─── Supplied information ───
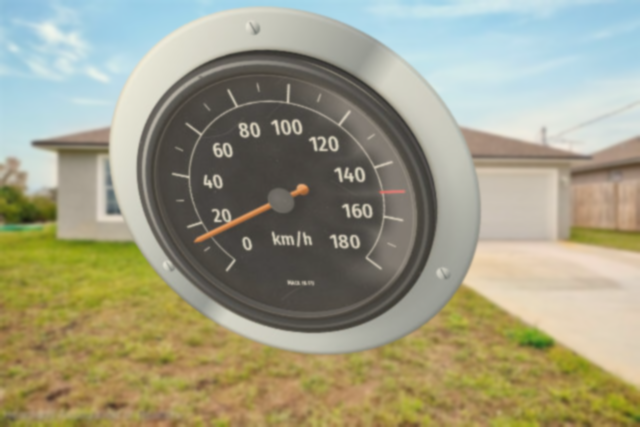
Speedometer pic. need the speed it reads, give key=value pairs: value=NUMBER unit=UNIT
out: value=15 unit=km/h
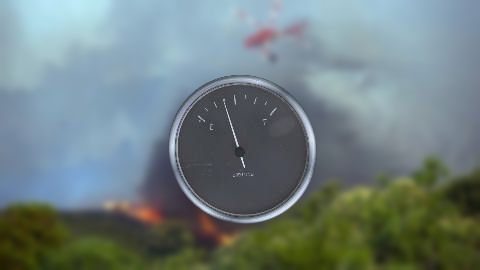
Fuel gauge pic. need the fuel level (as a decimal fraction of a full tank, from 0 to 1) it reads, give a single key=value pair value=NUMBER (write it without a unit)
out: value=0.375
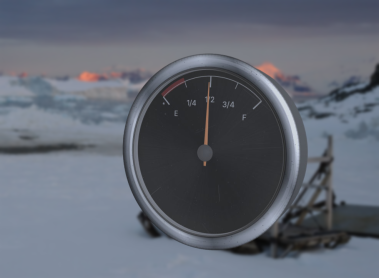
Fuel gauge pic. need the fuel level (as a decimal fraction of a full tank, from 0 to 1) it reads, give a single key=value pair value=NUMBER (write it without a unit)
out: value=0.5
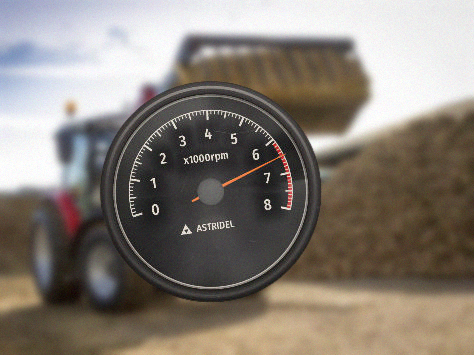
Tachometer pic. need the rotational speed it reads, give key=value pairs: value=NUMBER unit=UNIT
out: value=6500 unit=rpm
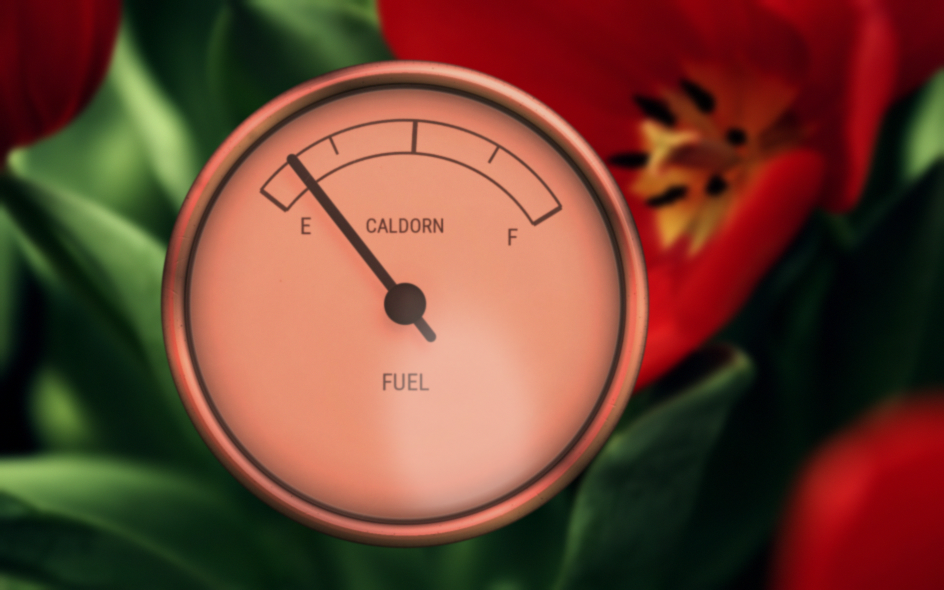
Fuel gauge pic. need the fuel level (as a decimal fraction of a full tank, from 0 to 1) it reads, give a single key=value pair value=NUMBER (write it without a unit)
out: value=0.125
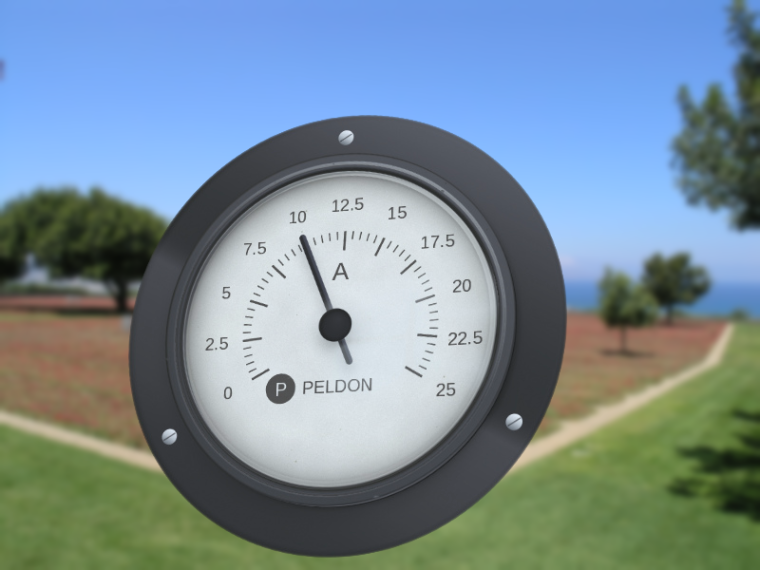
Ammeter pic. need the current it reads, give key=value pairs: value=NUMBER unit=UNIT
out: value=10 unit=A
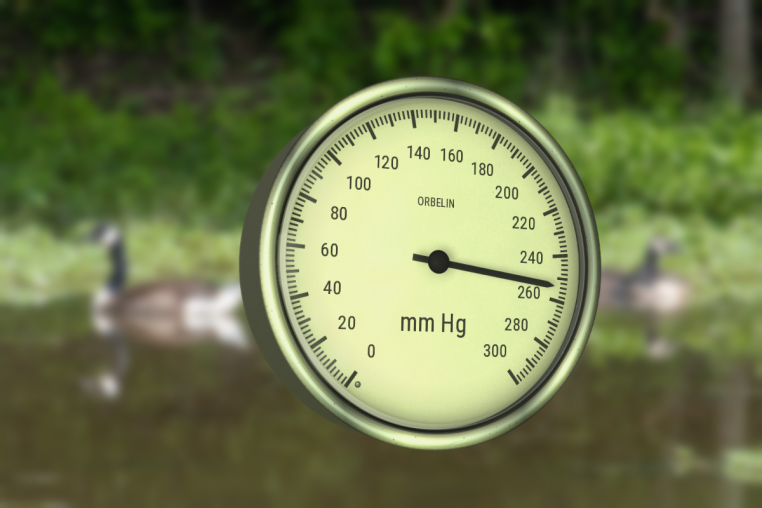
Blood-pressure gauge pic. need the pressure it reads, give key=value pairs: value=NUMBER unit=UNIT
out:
───
Work instructions
Return the stretch from the start of the entries through the line containing "out: value=0.375", copying every line unchanged. Leave the pictures out of your answer.

Solution for this problem
Speedometer pic. need the speed it reads, give key=value pairs: value=NUMBER unit=UNIT
out: value=15 unit=km/h
Fuel gauge pic. need the fuel level (as a decimal fraction of a full tank, from 0 to 1) it reads, give a single key=value pair value=NUMBER (write it without a unit)
out: value=0.375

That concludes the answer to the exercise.